The new Israeli law prevents skinny fashion models that look too thin, banning models with a body mass index (BMI) that is less than 18.5 from appearing on advertisements.
The law requires fashion brands and media publications to inform consumers if they have manipulated images of the models to make them thinner. According to Wall Street Journal, supporters of the measure "hoped it would encourage the use of more healthful models in local advertising." Steven Kolb, Chief executive of the the Council of Fashion Designers of America (CFDA) said there are no plans to press for a U.S. law banning models under a certain weight or BMI, adding "We create awareness and education."

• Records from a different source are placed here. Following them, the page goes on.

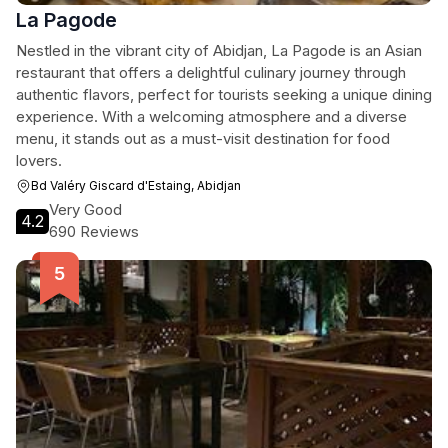
La Pagode
Nestled in the vibrant city of Abidjan, La Pagode is an Asian
restaurant that offers a delightful culinary journey through
authentic flavors, perfect for tourists seeking a unique dining
experience. With a welcoming atmosphere and a diverse
menu, it stands out as a must-visit destination for food
lovers.
Bd Valéry Giscard d'Estaing, Abidjan
Very Good
4.2
690 Reviews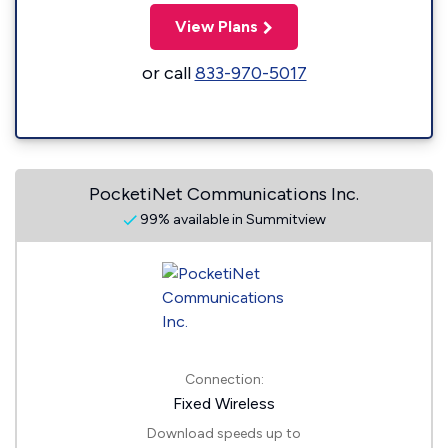
View Plans
or call
833-970-5017
PocketiNet Communications Inc.
99% available in Summitview
Connection:
Fixed Wireless
Download speeds up to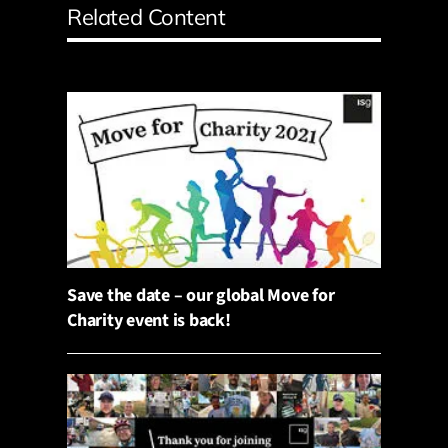
Related Content
Save the date – our global Move for
Charity event is back!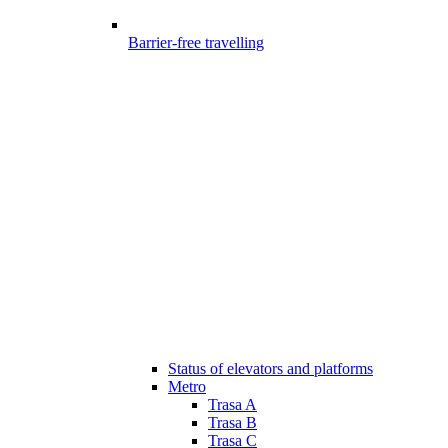
Barrier-free travelling
Status of elevators and platforms
Metro
Trasa A
Trasa B
Trasa C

Adi Barkan fashion photographer, and model agent started the campign to initiate healthy model making BMI into law. The inititive started when close friend of Barkan, model Hila Elmaliah who was suffering from anorexia collapsed and died at age 34. The model weighed just 60 pounds according to ABC.
He told Womens Wear Daily in 2007: "The problem is with society, and the low self-esteem of these girls," said Barkan, adding "We need to put this out there, to make it a societal norm in Israel and the rest of the world. People need to see these anorexic bodies and move their butts and do something about this."
His campaign to create a law against fashion industry using models that are too thin, passed the Israeli knesset. He worked closely with member Inbal Gavriely. Israeli parliament passed the measure, becoming one of the first country to pass this kind of measure. Any agency that breaks the law will be fined and will be monitored by Israeli Health Ministry.
Israel law requires fashion industry "to use healthy-looking models in advertisements.
Currently, Vogue released a guidelines for its "Health initiative," encouraging promotion of healthy body image.